Em defesa da democracia e dos valores civilizatórios

Diante das reiteradas ameaças ao Estado Democrático de Direito e da intensificação da crise sanitária, econômica e social no país, o Fórum Nacional Permanente de Carreiras Típicas de Estado – Fonacate, que representa mais de 200 mil servidores públicos que desempenham atribuições imprescindíveis ao Estado brasileiro, veio a público conclamar autoridades e sociedade em geral à unidade na caminhada civilizatória da nação, à luz dos princípios fundamentais insculpidos na Constituição da República Federativa do Brasil.
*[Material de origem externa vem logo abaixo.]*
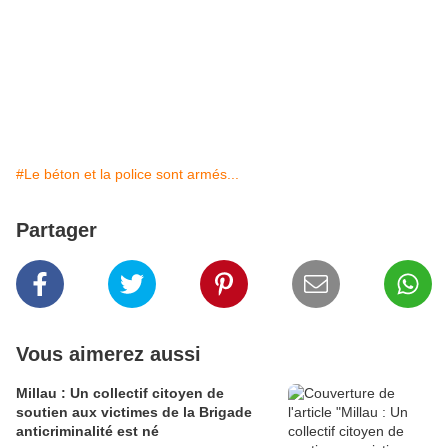
#Le béton et la police sont armés...
Partager
Vous aimerez aussi
Millau : Un collectif citoyen de
soutien aux victimes de la Brigade
anticriminalité est né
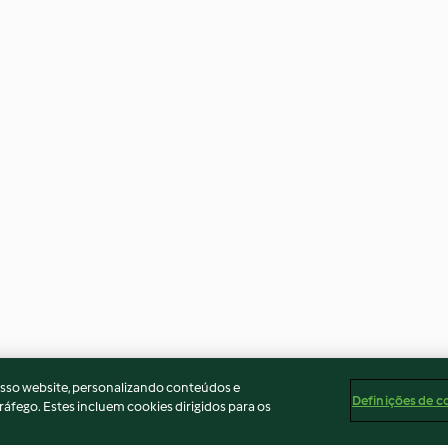
osso website, personalizando conteúdos e
Definições de c
ráfego. Estes incluem cookies dirigidos para os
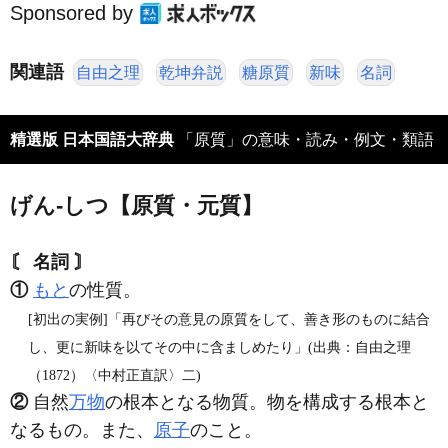
Sponsored by
関連語
自由之理
乾坤弁説
糖原質
新味
名詞
精選版 日本国語大辞典
「原質」の意味・読み・例文・類語
げん‐しつ【原質・元質】
〘 名詞 〙
①
もと
の性質。
[初出の実例]「再びその意見の原質をして、善き形のものに結合
し、更に新味を以てその中に含ましめたり」(出典：自由之理
（1872）〈中村正直訳〉二)
②
自然
万物
の根本となる物質。物を構成する根本と
なるもの。また、
原子
のこと。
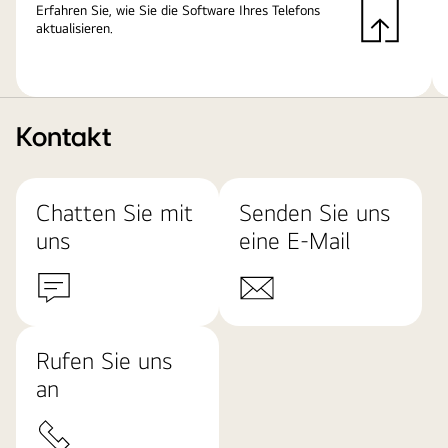
Erfahren Sie, wie Sie die Software Ihres Telefons
aktualisieren.
Kontakt
Chatten Sie mit
Senden Sie uns
uns
eine E-Mail
Rufen Sie uns
an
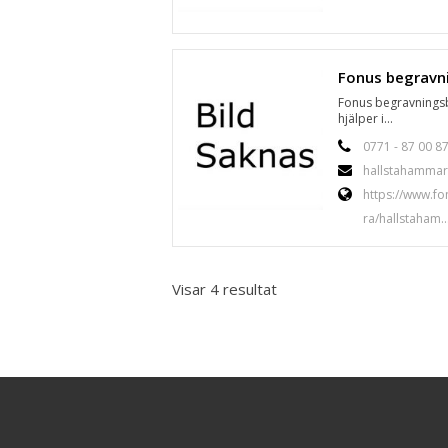
Fonus begravnings
hjälper i...
0771 - 87 00 8
hallstahammar
https://www.fo
ra/hallstaham..
Visar 4 resultat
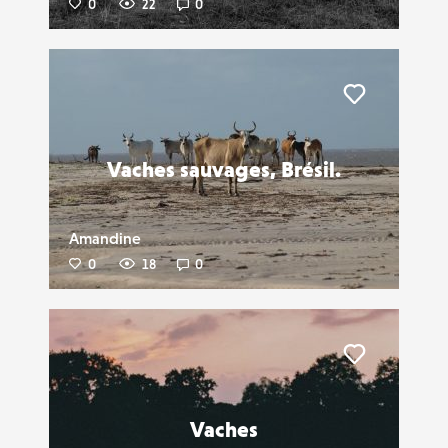
0
22
0
Liker
Vaches sauvages, Brésil.
Amandine
0
18
0
Liker
Vaches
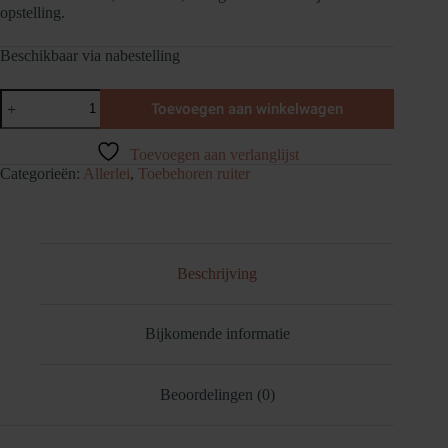
opstelling.
Beschikbaar via nabestelling
Pivo
Toevoegen aan winkelwagen
Action
Mount
aantal
Toevoegen aan verlanglijst
Categorieën:
Allerlei
,
Toebehoren ruiter
Beschrijving
Bijkomende informatie
Beoordelingen (0)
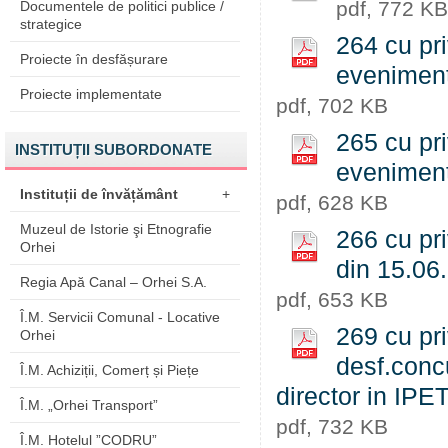
pdf, 772 KB
Documentele de politici publice /
strategice
264 cu pri
Proiecte în desfășurare
eveniment
Proiecte implementate
pdf, 702 KB
265 cu pri
INSTITUȚII SUBORDONATE
eveniment
Instituții de învățământ
+
pdf, 628 KB
Muzeul de Istorie şi Etnografie
266 cu pri
Orhei
din 15.06
Regia Apă Canal – Orhei S.A.
pdf, 653 KB
Î.M. Servicii Comunal - Locative
269 cu pri
Orhei
desf.conc
Î.M. Achiziții, Comerț și Piețe
director in IPE
Î.M. „Orhei Transport”
pdf, 732 KB
Î.M. Hotelul ”CODRU”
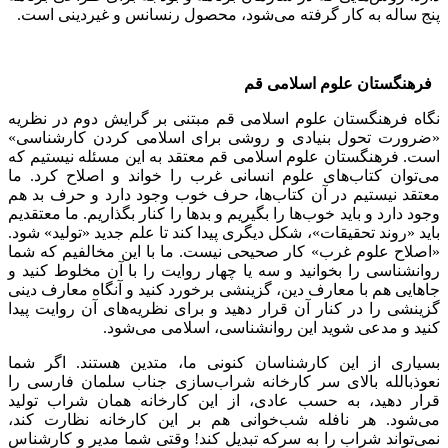
پنج ساله به کار گرفته می‌شود، محصول رنسانس و غیردینی‌ است.
فرهنگستان علوم اسلامی قم
نگاه فرهنگستان علوم اسلامی قم مبتنی بر گرایش دوم در نظریه
«ضرورت تحول بنیادی و روشی برای اسلامی کردن کارشناسی»
است. فرهنگستان علوم اسلامی قم معتقد به این مسئله نیستیم که
می‌توان کتاب‌های علوم انسانی غرب را خواند و اصلاح کرد. ما
معتقد نیستیم در آن کتاب‌ها، حرف خوب وجود دارد و حرف بد هم
وجود دارد و باید خوب‌ها را بگیریم و بدها را کنار بگذاریم. ما معتقدیم
باید «روند تحقیقات»، شکل دیگری پیدا کند تا علم جدید «تولید» شود.
«اصلاح علوم غرب» کار صحیحی نیست. ما با این مخالفیم که شما
روانشناسی را بخوانید و سه یا چهار روایت را با آن مخلوط کنید و
جاهایی هم با معارف دین، گزینشی برخورد کنید و آنگاه معارف دینی
گزینشی را در کنار آن قرار دهید و برای نظریه‌های آن روایت پیدا
کنید و مدعی شوید این روانشناسی، اسلامی می‌شود.
بسیاری از این کارشناسان کنونی ما، متدین هستند. اگر شما
نعوذبالله بالای سر کارخانه شراب‌سازی جناب سلمان فارسی را
قرار دهید، به حسب عادی، از این کارخانه همان شراب تولید
می‌شود. هر نافله شب‌خوانی هم بر این کارخانه نظارت کند،
نمی‌تواند شراب را به سرکه تبدیل کند! وقتی شما مدیر و کارشناس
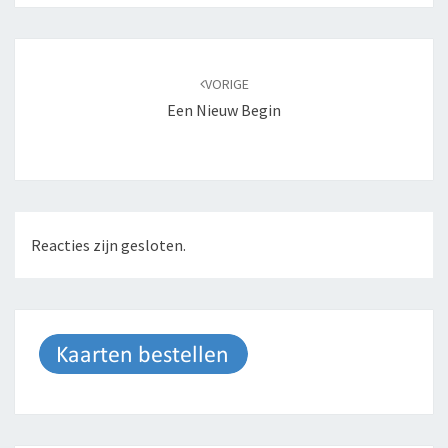
Bericht
navigatie
VORIGE
Een Nieuw Begin
Reacties zijn gesloten.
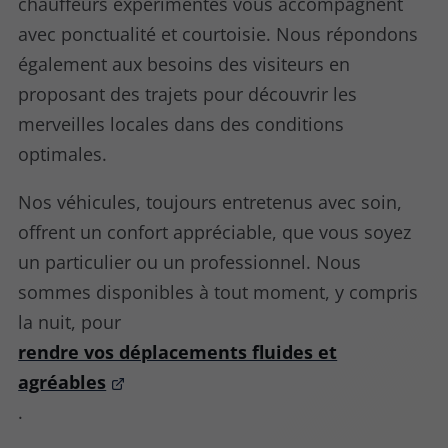
chauffeurs expérimentés vous accompagnent
avec ponctualité et courtoisie. Nous répondons
également aux besoins des visiteurs en
proposant des trajets pour découvrir les
merveilles locales dans des conditions
optimales.
Nos véhicules, toujours entretenus avec soin,
offrent un confort appréciable, que vous soyez
un particulier ou un professionnel. Nous
sommes disponibles à tout moment, y compris
la nuit, pour
rendre vos déplacements fluides et
agréables
.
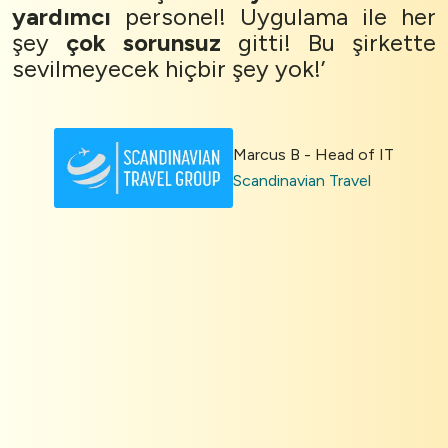
yardımcı
personel! Uygulama ile her
şey
çok sorunsuz
gitti! Bu şirkette
sevilmeyecek hiçbir şey yok!’
Marcus B - Head of IT
Scandinavian Travel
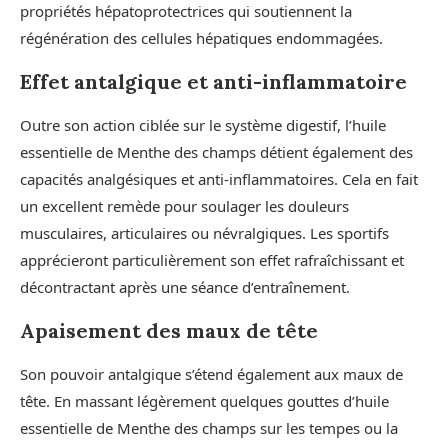
propriétés hépatoprotectrices qui soutiennent la
régénération des cellules hépatiques endommagées.
Effet antalgique et anti-inflammatoire
Outre son action ciblée sur le système digestif, l’huile
essentielle de Menthe des champs détient également des
capacités analgésiques et anti-inflammatoires. Cela en fait
un excellent remède pour soulager les douleurs
musculaires, articulaires ou névralgiques. Les sportifs
apprécieront particulièrement son effet rafraîchissant et
décontractant après une séance d’entraînement.
Apaisement des maux de tête
Son pouvoir antalgique s’étend également aux maux de
tête. En massant légèrement quelques gouttes d’huile
essentielle de Menthe des champs sur les tempes ou la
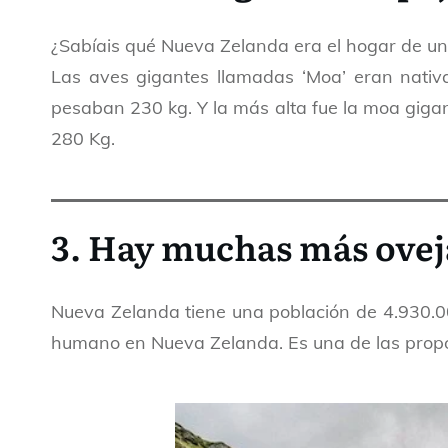
¿Sabíais qué Nueva Zelanda era el hogar de u
Las aves gigantes llamadas ‘Moa’ eran nativ
pesaban 230 kg. Y la más alta fue la moa gigan
280 Kg.
3. Hay muchas más ove
Nueva Zelanda tiene una población de 4.930.0
humano en Nueva Zelanda. Es una de las propo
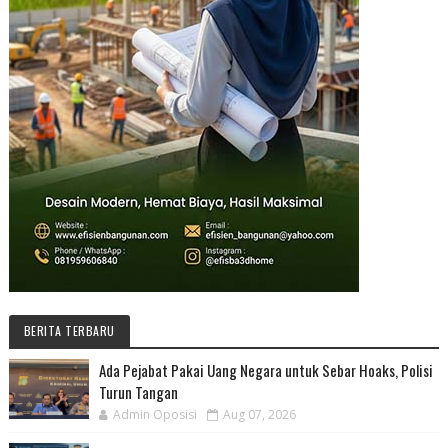
BERITA TERBARU
Ada Pejabat Pakai Uang Negara untuk Sebar Hoaks, Polisi
Turun Tangan
Admin Oposisi
Aug 07, 2026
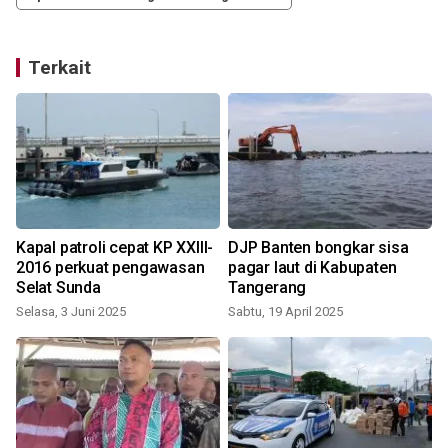
Terkait
Kapal patroli cepat KP XXIII-
DJP Banten bongkar sisa
2016 perkuat pengawasan
pagar laut di Kabupaten
Selat Sunda
Tangerang
Selasa, 3 Juni 2025
Sabtu, 19 April 2025
S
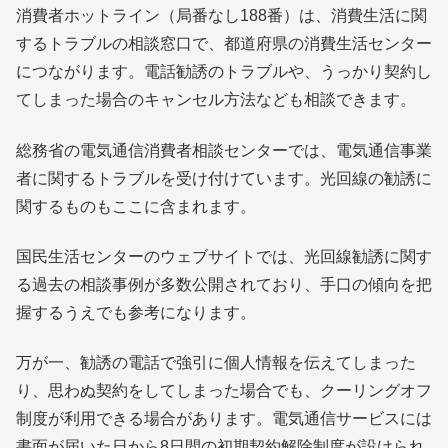
消費者ホットライン（局番なし188番）は、消費生活に関
するトラブルの相談窓口で、都道府県の消費生活センター
につながります。電話勧誘のトラブルや、うっかり契約し
てしまった場合のキャンセル方法なども相談できます。
総務省の電気通信消費者相談センターでは、電気通信事業
者に関するトラブルを受け付けています。光回線の勧誘に
関するものもここに含まれます。
国民生活センターのウェブサイトでは、光回線勧誘に関す
る過去の相談事例が多数公開されており、手口の傾向を把
握するうえでも参考になります。
万が一、勧誘の電話で強引に個人情報を伝えてしまった
り、思わぬ契約をしてしまった場合でも、クーリングオフ
制度が利用できる場合があります。電気通信サービスには
書面が届いた日から8日間の初期契約解除制度が設けられ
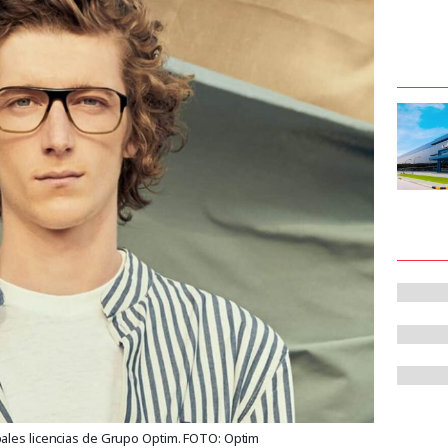
ales licencias de Grupo Optim. FOTO: Optim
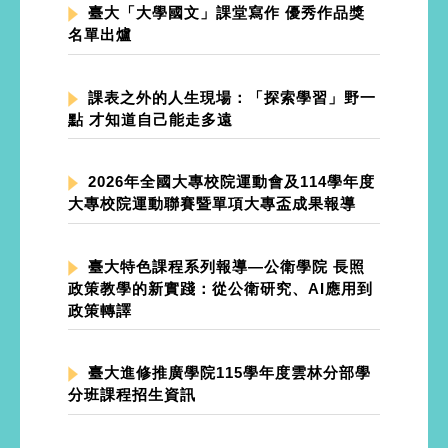
臺大「大學國文」課堂寫作 優秀作品獎
名單出爐
課表之外的人生現場：「探索學習」野一
點 才知道自己能走多遠
2026年全國大專校院運動會及114學年度
大專校院運動聯賽暨單項大專盃成果報導
臺大特色課程系列報導—公衛學院 長照
政策教學的新實踐：從公衛研究、AI應用到
政策轉譯
臺大進修推廣學院115學年度雲林分部學
分班課程招生資訊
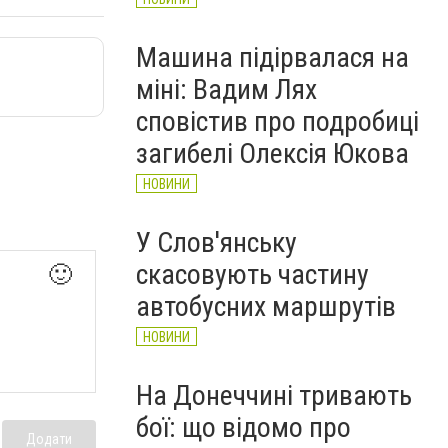
Машина підірвалася на
міні: Вадим Лях
сповістив про подробиці
загибелі Олексія Юкова
НОВИНИ
У Слов'янську
скасовують частину
🙂
автобусних маршрутів
НОВИНИ
На Донеччині тривають
бої: що відомо про
Додати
   Para as entidades, “Se antes da disseminação local da pandemia do Covid-19 a agenda de minimização do Estado e de subtração de direitos trabalhistas e sociais havia levado à pior recuperação econômica já registrada, ao desmonte das políticas públicas, à precarização do mercado de trabalho e, em última análise, ao aumento da pobreza e da desigualdade social, esse quadro se agravou durante a pandemia, sobretudo devido à incapacidade do governo federal em promover a coalisão necessária ao enfrentamento da crise”.

   De acordo com o documento, “a prevalência dos conflitos políticos, intensificados dia a dia por quem deveria atenuá-los, em detrimento da cooperação institucional acrescenta um apagão gerencial ao desmonte das políticas públicas. O governo federal, o único capaz de compensar a queda da arrecadação com financiamento monetário ou endividamento, reluta em auxiliar a população e as empresas em razão do apego ao ideário já nocivo do ultraliberalismo”.

   Como resultado, o desemprego poderá atingir mais de 20 milhões de pessoas e o país corre o risco de se tornar campeão mundial de óbitos na pandemia devido à insuficiência e inépcia da resposta governamental à crise. Ocupamos a terrível terceira posição, atrás apenas dos EUA e Reino Unido, mas neste momento ocupamos o tenebroso primeiro lugar na média diária de mortes.

   Até o início de ontem o Brasil tinha 38.543 mortes por coronavírus confirmadas e 743.047 casos da doença, de acordo com um levantamento feito pelo consórcio de veículos de imprensa a partir de dados das secretarias estaduais de Saúde. À crise sanitária, econômica social e institucional, soma-se a crise democrática, moral e cognitiva insuflada por fake news.

   Enquanto isso, grupos minoritários, mas com respaldo de autoridades, vêm cada vez mais se sentindo à vontade para sair às ruas em ameaça àqueles com posições ideológicas e políticas distintas, em defesa do fechamento do regime político, em afronta ao Supremo Tribunal Federal e ao Congresso Nacional, contra governadores e prefeitos os mais diversos, contra a liberdade de imprensa.

   Por fim, diante desse momento crítico do país, o Fórum vem a público para assinalar o caráter recessivo, regressivo, e antinacional da agenda de reformas ultraliberais de subtração de direitos e de destruição das políticas públicas e defender a ampliação imediata do gasto público na proporção das necessidades da população e das empresas em dificuldades, por exemplo, elevando valores e prazos do auxílio emergencial.

   Vem postular revisão, no pós-calamidade, das regras fiscais brasileiras, a começar pela reforma do teto de gastos que impede que os investimentos em saúde e educação acompanhem o crescimento da população.

   Além disso, vem unir-se à mobilização nacional, suprapartidária, em defesa da democracia e dos valores civilizatórios, pois é hora de lutar pelo Estado Democrático de Direito, com unidade e responsabilidade.

*Augusto Bernardo Cecílio é auditor fiscal e professor.